**COMPITO A:** Elenchi, nell'ordine, i versi della poesia PROFILO citati nel testo su Gianfranco Santoro, da «che dolce carattere strano,» fino a «e di sentieri di pietra».
**COMPITO B:** Traduca in inglese questa frase del testo su Gianfranco Santoro: «Il padre si rese conto della serietà della ferita che il figlio portava dentro e non volle banalizzare né rendere superficiale ciò che con tanta speculazione era stato acquisito... avvicinò il figlio al proprio petto e lo abbracciò commosso, come un battesimo di poesia e dignità esistenziale ritrovata.»
**COMPITO C:** Prosegua il testo su Gianfranco Santoro a partire dalla sua ultima frase.

**TESTO MOSTRATO:**
+ + + + +

Il padre si rese conto della serietà della ferita che il figlio portava dentro e non volle banalizzare né rendere superficiale ciò
che con tanta speculazione era stato acquisito... avvicinò il figlio al proprio petto e lo abbracciò commosso, come un battesimo di poesia e dignità esistenziale ritrovata.
ma nella produzione poetica di Gianfranco Santoro si avvertiva un vuoto, non dovuto a scelta espressiva dell'autore, ma ad una sorta di rimozione inconsapevole che si colmò qualche anno dopo l'inizio del poetare ,  con una poesia intitolata  PROFILO :

che dolce carattere strano,
se allontanassi la pena
dai tuoi spauriti  pensieri
potrei ricordarti che ieri
anche io ero ancora vuota,
in attesa di boschi sommersi
e di sentieri di pietra

Le tue fattezze marine ....

ecco che improvviso irrompe l'eterno femmineo con cui Gian Franco si riconcilia ,per una esperienza affettiva che al momento sembra densa di significati profondi e persino esaltanti, ma che alla lunga arriverà ad un impietoso naufragio.

+ + + + +

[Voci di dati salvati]
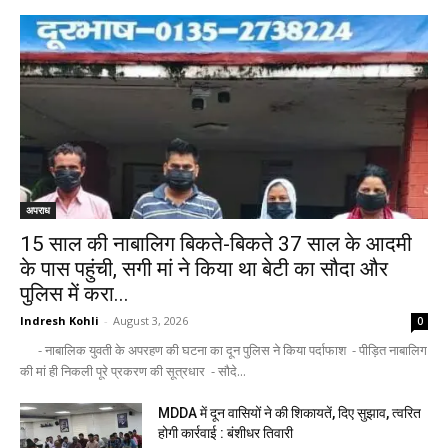
अपराध
15 साल की नाबालिग बिकते-बिकते 37 साल के आदमी
के पास पहुंची, सगी मां ने किया था बेटी का सौदा और
पुलिस में करा...
Indresh Kohli
-
August 3, 2026
0
- नाबालिक युवती के अपरहण की घटना का दून पुलिस ने किया पर्दाफाश - पीड़ित नाबालिग
की मां ही निकली पूरे प्रकरण की सूत्रधार - सौदे...
MDDA में दून वासियों ने की शिकायतें, दिए सुझाव, त्वरित
होगी कार्रवाई : बंशीधर तिवारी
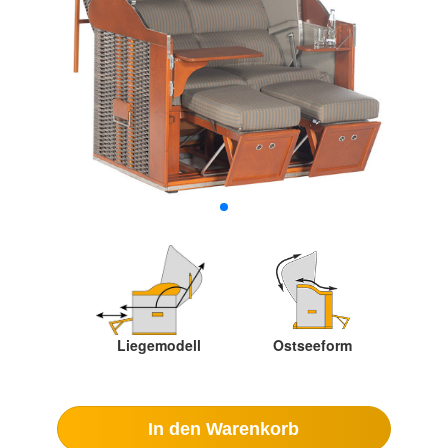
Liegemodell
Ostseeform
In den Warenkorb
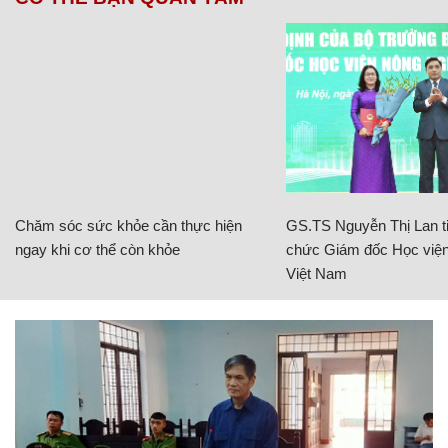
Chăm sóc sức khỏe cần thực hiện
GS.TS Nguyễn Thị Lan ti
ngay khi cơ thể còn khỏe
chức Giám đốc Học viện
Việt Nam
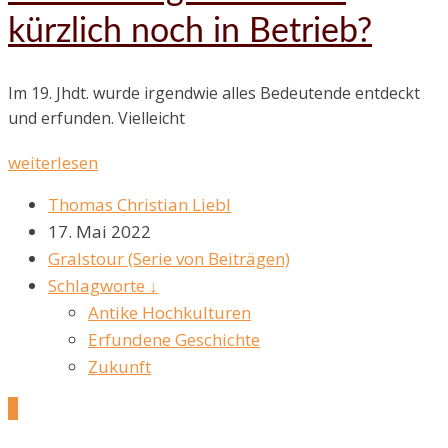
kürzlich noch in Betrieb?
Im 19. Jhdt. wurde irgendwie alles Bedeutende entdeckt
und erfunden. Vielleicht
weiterlesen
Thomas Christian Liebl
17. Mai 2022
Gralstour (Serie von Beiträgen)
Schlagworte ↓
Antike Hochkulturen
Erfundene Geschichte
Zukunft
2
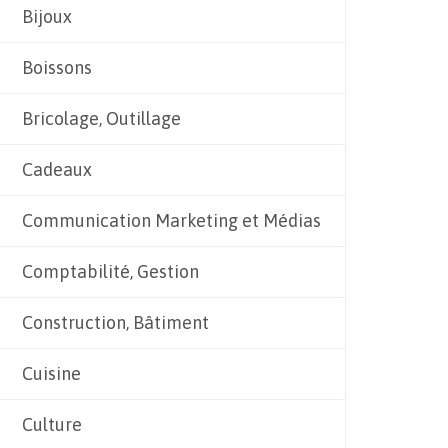
Bijoux
Boissons
Bricolage, Outillage
Cadeaux
Communication Marketing et Médias
Comptabilité, Gestion
Construction, Bâtiment
Cuisine
Culture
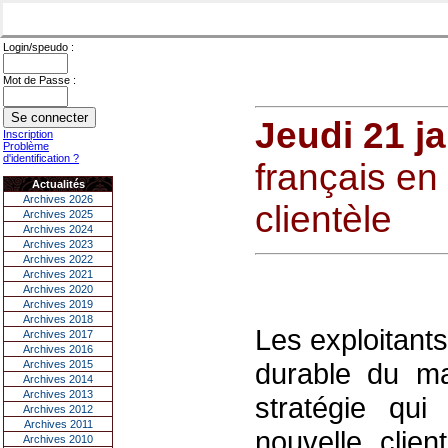
Login/speudo :
Mot de Passe :
Jeudi 21 j
Inscription
Problème
d'identification ?
français en
Actualités
Archives 2026
clientèle
Archives 2025
Archives 2024
Archives 2023
Archives 2022
Archives 2021
Archives 2020
Archives 2019
Archives 2018
Les exploitant
Archives 2017
Archives 2016
durable du m
Archives 2015
Archives 2014
Archives 2013
stratégie qu
Archives 2012
Archives 2011
nouvelle clien
Archives 2010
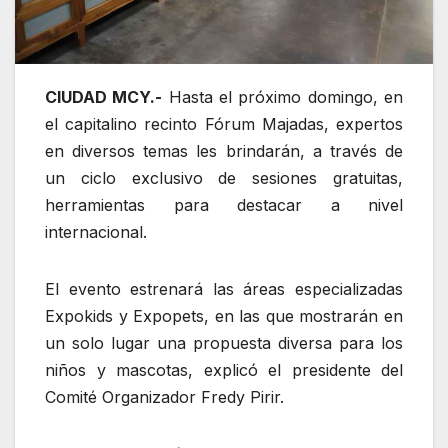
CIUDAD MCY.-
Hasta el próximo domingo, en
el capitalino recinto Fórum Majadas, expertos
en diversos temas les brindarán, a través de
un ciclo exclusivo de sesiones gratuitas,
herramientas para destacar a nivel
internacional.
El evento estrenará las áreas especializadas
Expokids y Expopets, en las que mostrarán en
un solo lugar una propuesta diversa para los
niños y mascotas, explicó el presidente del
Comité Organizador Fredy Pirir.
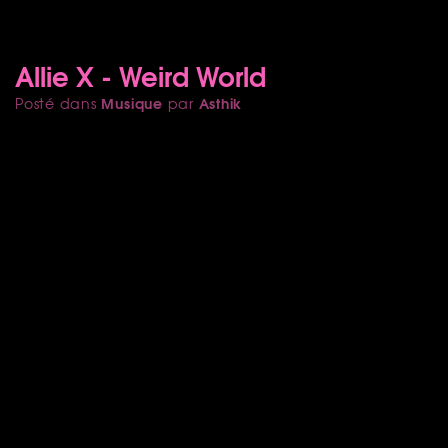
Allie X - Weird World
Musique
Asthik
Posté dans
par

+ + + + +

**RISPOSTA A:**
che dolce carattere strano,
se allontanassi la pena
dai tuoi spauriti pensieri
potrei ricordarti che ieri
anche io ero ancora vuota,
in attesa di boschi sommersi
e di sentieri di pietra

**RISPOSTA B:** The father realized how serious the wound his son carried inside was, and did not want to trivialize or make superficial what had been acquired through so much speculation... he drew his son to his chest and embraced him with emotion, like a baptism of poetry and of rediscovered existential dignity.

**RISPOSTA C:**
Qui però occorre sottolineare che questa apertura verso la donna , sia in senso spirituale  ed amoroso, sia in senso prettamente erotico non aveva nulla di
artificiale .
Infatti versi scaturivano con una fluidità convinta ed inarrestabile. Riportiamo solo altri due esempi che sono tutti inseriti in poesie del primo volume pubblicato dal nostro autore "TEMPO SOSPESO".
Dalla poesia TENEREZZA rammentiamo l'inizio e la chiusa :

TENEREZZA E'  IL DOCILE AFFANNO
CHE INCRESPA LA MANO,
CALDA CAREZZA SUL SENO.....

COMUNQUE SI SPENGA  IL FURORE,O VIOLENTO
CI SCUOTE UNA SETe IMPROVVISA....
CI  PIEGA UN GRATO TORMENTO.

Qui il riflesso erotico, il futuro violento ,la sete improvvisa sono tutti connotati di un temperamento caldo, focoso che non teme di esprimersi  con le parole più appropriate a significare la temperatura in ebollizione che avvince i due corpi degli amanti lasciandoli ,a rapporto  concluso, in un grato tormento.
Qui l'andamento erotico non ha timore di rivelare  tutta la sua carica eversiva  ed anche la ricerca affannosa dei corpi viene testimoniata come " un grato tormento."
Niente di eclatante o particolarmente originale ;però il poeta vuole assolutamente testimoniare che un atto di amore completo non può essere solo parole dolci e ammantate di pudore, ma deve sapersi liberare in una dimensione fisica da esprimere con forza e senza pruderie inutili.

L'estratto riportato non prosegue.